Segment Start: Source material

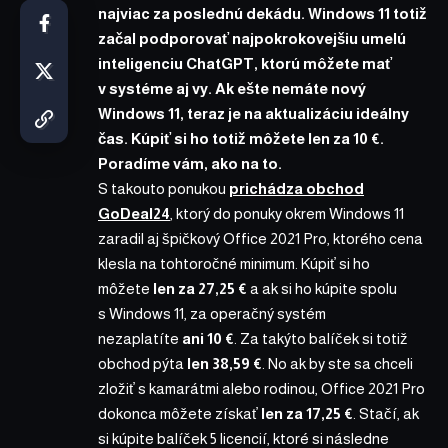
najviac za poslednú dekádu. Windows 11 totiž
začal podporovať najpokrokovejšiu umelú
inteligenciu ChatGPT, ktorú môžete mať
v systéme aj vy. Ak ešte nemáte nový
Windows 11, teraz je na aktualizáciu ideálny
čas. Kúpiť si ho totiž môžete len za 10 €.
Poradíme vám, ako na to.
S takouto ponukou
prichádza obchod
GoDeal24
, ktorý do ponuky okrem Windows 11
zaradil aj špičkový Office 2021 Pro, ktorého cena
klesla na tohtoročné minimum. Kúpiť si ho
môžete
len za 27,25 €
a ak si ho kúpite spolu
s Windows 11, za operačný systém
nezaplatíte
ani 10 €
. Za takýto balíček si totiž
obchod pýta
len 38,59 €
. No ak by ste sa chceli
zložiť s kamarátmi alebo rodinou, Office 2021 Pro
dokonca môžete získať
len za 17,25 €
. Stačí, ak
si kúpite
balíček 5 licencií
, ktoré si následne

Segment End: Source material

Work required –
Return every line of text from the items above word for word, and leave the pictures out of your answer.

Task solution –
najviac za poslednú dekádu. Windows 11 totiž
začal podporovať najpokrokovejšiu umelú
inteligenciu ChatGPT, ktorú môžete mať
v systéme aj vy. Ak ešte nemáte nový
Windows 11, teraz je na aktualizáciu ideálny
čas. Kúpiť si ho totiž môžete len za 10 €.
Poradíme vám, ako na to.
S takouto ponukou
prichádza obchod
GoDeal24
, ktorý do ponuky okrem Windows 11
zaradil aj špičkový Office 2021 Pro, ktorého cena
klesla na tohtoročné minimum. Kúpiť si ho
môžete
len za 27,25 €
a ak si ho kúpite spolu
s Windows 11, za operačný systém
nezaplatíte
ani 10 €
. Za takýto balíček si totiž
obchod pýta
len 38,59 €
. No ak by ste sa chceli
zložiť s kamarátmi alebo rodinou, Office 2021 Pro
dokonca môžete získať
len za 17,25 €
. Stačí, ak
si kúpite
balíček 5 licencií
, ktoré si následne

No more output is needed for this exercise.